> **JOB ITEM**: Across the entries below, how many lines contain the string "Medical"? Give only the count.

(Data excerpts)

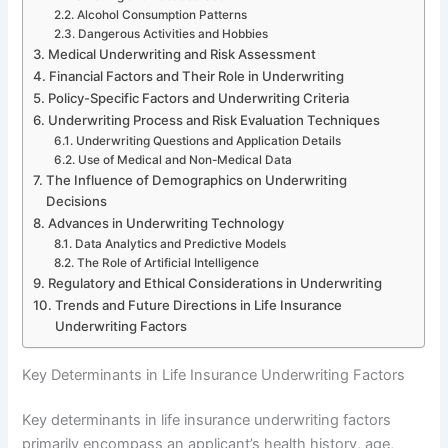
Alcohol Consumption Patterns
Dangerous Activities and Hobbies
Medical Underwriting and Risk Assessment
Financial Factors and Their Role in Underwriting
Policy-Specific Factors and Underwriting Criteria
Underwriting Process and Risk Evaluation Techniques
Underwriting Questions and Application Details
Use of Medical and Non-Medical Data
The Influence of Demographics on Underwriting
Decisions
Advances in Underwriting Technology
Data Analytics and Predictive Models
The Role of Artificial Intelligence
Regulatory and Ethical Considerations in Underwriting
Trends and Future Directions in Life Insurance
Underwriting Factors
Key Determinants in Life Insurance Underwriting Factors
Key determinants in life insurance underwriting factors
primarily encompass an applicant’s health history, age,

> **PROBLEM SOLUTION**: 2